LONDON // A rare performance in Europe by India's dancing Marwari horses was the highlight of the opening night of a weekend of festivities marking the official start of celebrations for Queen Elizabeth's diamond jubilee.
The eight-strong team of Marwaris - among 550 horses from 17 Commonwealth countries taking part in the four-day Royal Windsor Horse Show next to Windsor Castle - will reprise Thursday's performance tomorrow in the presence of the queen and Prince Philip.
The royal couple will be treated to an extravanganza of horsemanship and musical acts. The folk singer Raghu Dixit and his dancer wife Mayuri Upadhya, accompanied by dancing puppets and a 70-piece orchestra, are also among the acts that will be introduced by the actress Dame Helen Mirren.

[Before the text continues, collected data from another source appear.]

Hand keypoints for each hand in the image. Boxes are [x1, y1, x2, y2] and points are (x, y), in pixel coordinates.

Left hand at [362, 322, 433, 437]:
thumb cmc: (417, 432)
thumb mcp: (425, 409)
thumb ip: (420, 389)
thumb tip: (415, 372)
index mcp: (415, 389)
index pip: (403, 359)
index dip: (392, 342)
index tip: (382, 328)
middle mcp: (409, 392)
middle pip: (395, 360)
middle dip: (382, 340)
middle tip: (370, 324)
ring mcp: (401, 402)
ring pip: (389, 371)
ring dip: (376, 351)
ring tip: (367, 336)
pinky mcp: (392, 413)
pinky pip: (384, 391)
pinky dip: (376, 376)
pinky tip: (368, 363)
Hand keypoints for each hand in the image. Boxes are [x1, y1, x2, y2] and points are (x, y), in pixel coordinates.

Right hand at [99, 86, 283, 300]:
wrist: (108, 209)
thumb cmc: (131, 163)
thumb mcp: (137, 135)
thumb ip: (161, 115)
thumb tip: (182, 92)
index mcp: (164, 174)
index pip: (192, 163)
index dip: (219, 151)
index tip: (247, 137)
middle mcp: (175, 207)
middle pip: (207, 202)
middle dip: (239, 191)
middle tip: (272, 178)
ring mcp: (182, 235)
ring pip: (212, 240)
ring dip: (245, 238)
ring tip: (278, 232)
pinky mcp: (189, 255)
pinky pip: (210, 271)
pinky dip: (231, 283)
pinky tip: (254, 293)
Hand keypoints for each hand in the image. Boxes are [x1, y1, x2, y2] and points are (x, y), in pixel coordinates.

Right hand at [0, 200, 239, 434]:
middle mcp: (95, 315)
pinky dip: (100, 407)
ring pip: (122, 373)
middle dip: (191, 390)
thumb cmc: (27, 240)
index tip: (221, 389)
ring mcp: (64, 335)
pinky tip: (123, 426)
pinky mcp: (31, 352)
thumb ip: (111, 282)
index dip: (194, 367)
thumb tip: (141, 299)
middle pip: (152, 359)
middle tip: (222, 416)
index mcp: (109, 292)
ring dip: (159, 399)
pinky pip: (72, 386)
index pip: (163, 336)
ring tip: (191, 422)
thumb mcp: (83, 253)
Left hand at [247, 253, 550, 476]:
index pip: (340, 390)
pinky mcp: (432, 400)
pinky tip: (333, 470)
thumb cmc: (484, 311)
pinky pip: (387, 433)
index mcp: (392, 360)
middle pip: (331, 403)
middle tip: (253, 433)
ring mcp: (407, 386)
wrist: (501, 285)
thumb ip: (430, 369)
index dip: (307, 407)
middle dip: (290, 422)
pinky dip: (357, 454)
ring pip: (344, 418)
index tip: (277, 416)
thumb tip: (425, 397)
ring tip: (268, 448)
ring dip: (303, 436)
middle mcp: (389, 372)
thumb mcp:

The show is due to be screened on television in Britain next month, during a national holiday weekend in honour of the queen's 60 years on the throne.
"I'll be singing Mysore Se Aayi, my first-ever Hindi song," Dixit told reporters. "I think it will be an incredible experience for me personally."
Dixit, who will perform alongside the likes of Britain's Got Talent star Susan Boyle and violinist David Garrett, said: "Those people are some of the biggest music acts in the world.
"Being on the same bill as them is quite an honour and it feels like a lot of the hard work and planning that everyone in my team has put in is taking us along this very magical journey."
The displays of horsemanship also feature 100 robed members of the Royal Cavalry of Oman riding Arabian steeds.
Sarpratap Singh, a retired Indian Army colonel, and Jaswinder Singh were flagbearers for the Marwaris. "It's a big honour to represent Sikhs and be a part of the glorious tradition," said Sarpratap Singh.
This weekend's performances were not the first by Indians to mark the queen's jubilee.
In February, an Indian cultural variety show was staged at the Robert Bolt Theatre in Manchester to mark the occasion, the first-ever such festival to be staged in north-west England.
And earlier this week, the British chapter of the Ahmadiyya Muslim Community, founded in India more than 120 years ago, unveiled posters it was paying to have displayed on 100 London buses, congratulating the queen on her 60-year rule.